*INSTRUCTIONS FOR THE TASK:* Copy exactly the lines from the beginning of the data down to and including the line holding "Such a move", without any pictures.

Start of EXTRACTED INFORMATION

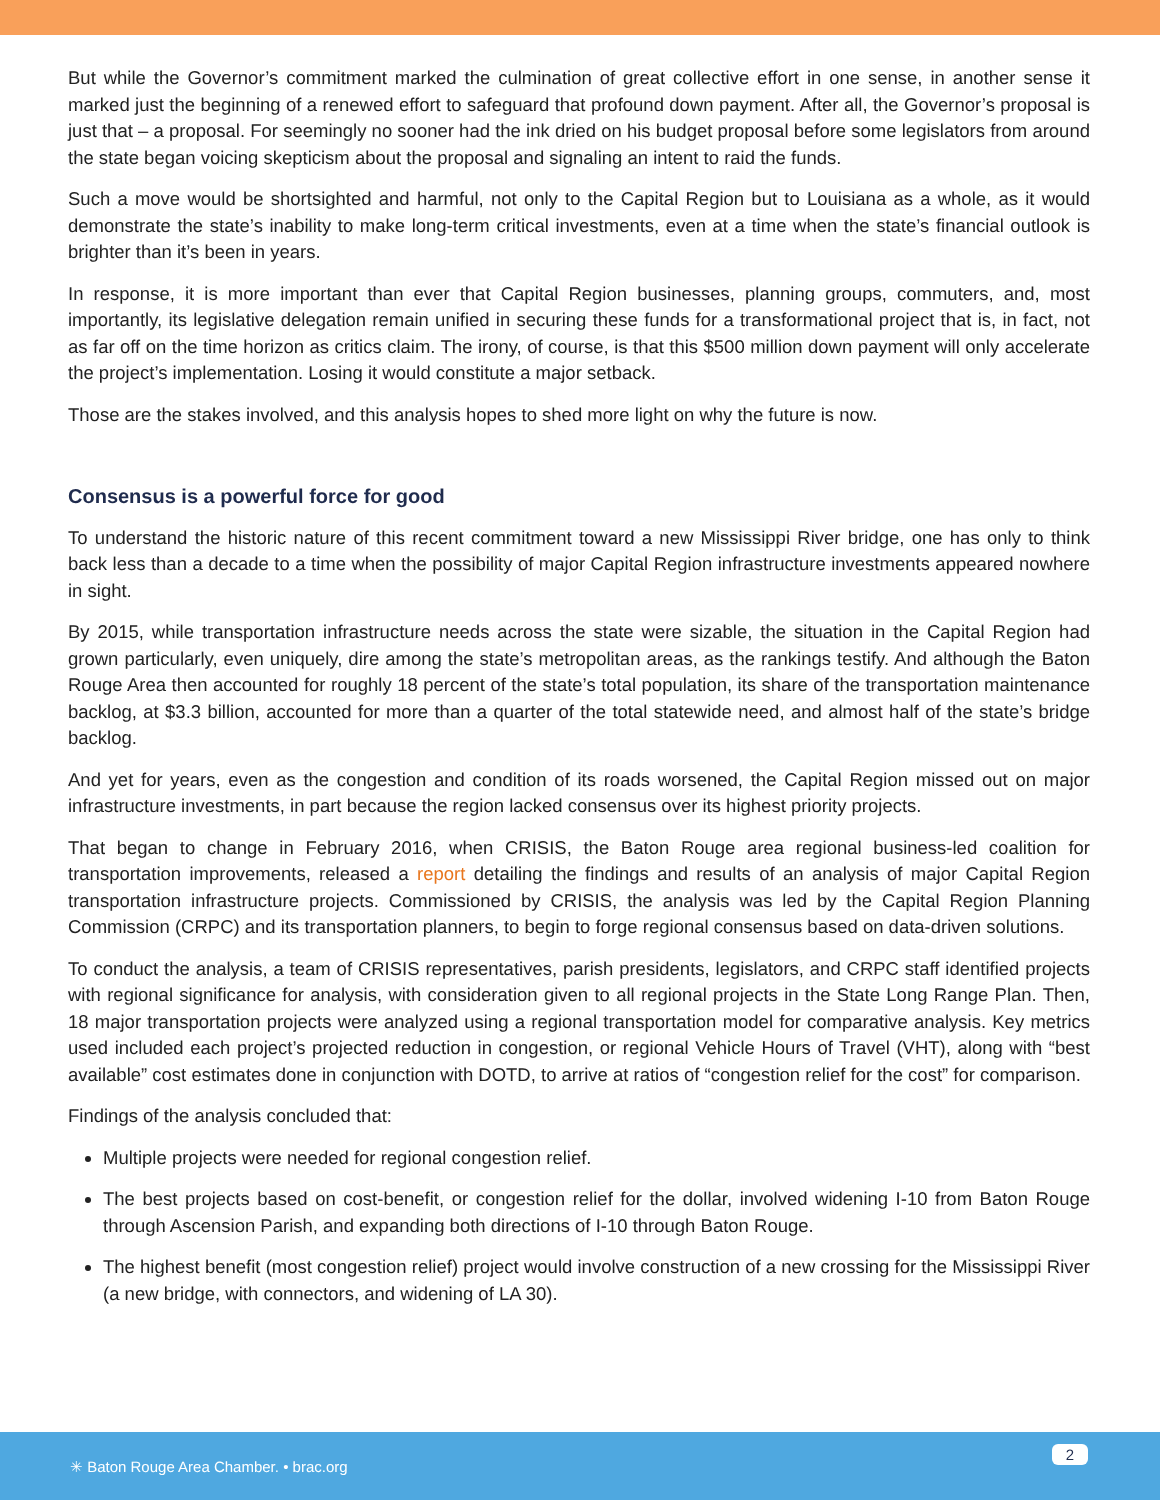But while the Governor’s commitment marked the culmination of great collective effort in one sense, in another sense it marked just the beginning of a renewed effort to safeguard that profound down payment. After all, the Governor’s proposal is just that – a proposal. For seemingly no sooner had the ink dried on his budget proposal before some legislators from around the state began voicing skepticism about the proposal and signaling an intent to raid the funds.
Such a move would be shortsighted and harmful, not only to the Capital Region but to Louisiana as a whole, as it would demonstrate the state’s inability to make long-term critical investments, even at a time when the state’s financial outlook is brighter than it’s been in years.
In response, it is more important than ever that Capital Region businesses, planning groups, commuters, and, most importantly, its legislative delegation remain unified in securing these funds for a transformational project that is, in fact, not as far off on the time horizon as critics claim. The irony, of course, is that this $500 million down payment will only accelerate the project’s implementation. Losing it would constitute a major setback.
Those are the stakes involved, and this analysis hopes to shed more light on why the future is now.
Consensus is a powerful force for good
To understand the historic nature of this recent commitment toward a new Mississippi River bridge, one has only to think back less than a decade to a time when the possibility of major Capital Region infrastructure investments appeared nowhere in sight.
By 2015, while transportation infrastructure needs across the state were sizable, the situation in the Capital Region had grown particularly, even uniquely, dire among the state’s metropolitan areas, as the rankings testify. And although the Baton Rouge Area then accounted for roughly 18 percent of the state’s total population, its share of the transportation maintenance backlog, at $3.3 billion, accounted for more than a quarter of the total statewide need, and almost half of the state’s bridge backlog.
And yet for years, even as the congestion and condition of its roads worsened, the Capital Region missed out on major infrastructure investments, in part because the region lacked consensus over its highest priority projects.
That began to change in February 2016, when CRISIS, the Baton Rouge area regional business-led coalition for transportation improvements, released a report detailing the findings and results of an analysis of major Capital Region transportation infrastructure projects. Commissioned by CRISIS, the analysis was led by the Capital Region Planning Commission (CRPC) and its transportation planners, to begin to forge regional consensus based on data-driven solutions.
To conduct the analysis, a team of CRISIS representatives, parish presidents, legislators, and CRPC staff identified projects with regional significance for analysis, with consideration given to all regional projects in the State Long Range Plan. Then, 18 major transportation projects were analyzed using a regional transportation model for comparative analysis. Key metrics used included each project’s projected reduction in congestion, or regional Vehicle Hours of Travel (VHT), along with “best available” cost estimates done in conjunction with DOTD, to arrive at ratios of “congestion relief for the cost” for comparison.
Findings of the analysis concluded that:
Multiple projects were needed for regional congestion relief.
The best projects based on cost-benefit, or congestion relief for the dollar, involved widening I-10 from Baton Rouge through Ascension Parish, and expanding both directions of I-10 through Baton Rouge.
The highest benefit (most congestion relief) project would involve construction of a new crossing for the Mississippi River (a new bridge, with connectors, and widening of LA 30).
✳ Baton Rouge Area Chamber. • brac.org
2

End of EXTRACTED INFORMATION

*TASK SOLUTION:*
But while the Governor’s commitment marked the culmination of great collective effort in one sense, in another sense it marked just the beginning of a renewed effort to safeguard that profound down payment. After all, the Governor’s proposal is just that – a proposal. For seemingly no sooner had the ink dried on his budget proposal before some legislators from around the state began voicing skepticism about the proposal and signaling an intent to raid the funds.
Such a move would be shortsighted and harmful, not only to the Capital Region but to Louisiana as a whole, as it would demonstrate the state’s inability to make long-term critical investments, even at a time when the state’s financial outlook is brighter than it’s been in years.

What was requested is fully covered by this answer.